— Task instructions —
Copy the text of every row below line for line, without changing anything, and leave the pictures out of your answer.

Extracted data rows

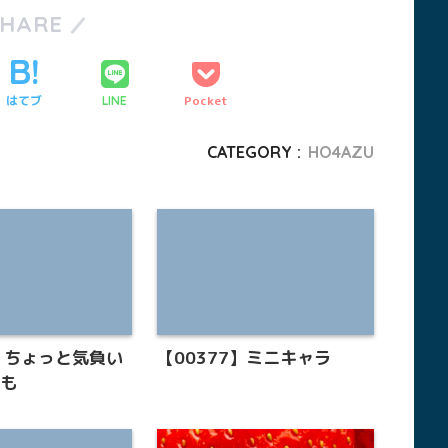
SHARE
はてブ
Pocket
LINE
CATEGORY :
HO4AZU
7】ちょっと気負い
【00377】ミニキャラ
かも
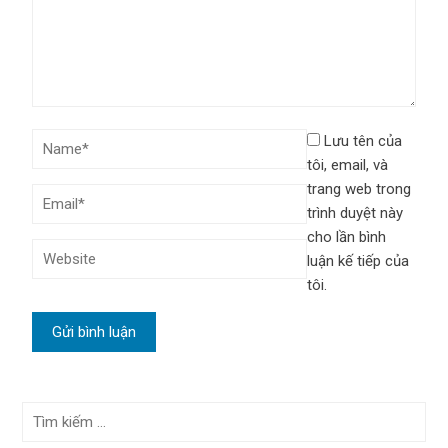
Lưu tên của
tôi, email, và
trang web trong
trình duyệt này
cho lần bình
luận kế tiếp của
tôi.
Tìm
kiếm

— Solved problem —
SHARE
はてブ
Pocket
LINE
CATEGORY :
HO4AZU
7】ちょっと気負い
【00377】ミニキャラ
かも
Lưu tên của
tôi, email, và
trang web trong
trình duyệt này
cho lần bình
luận kế tiếp của
tôi.
Tìm
kiếm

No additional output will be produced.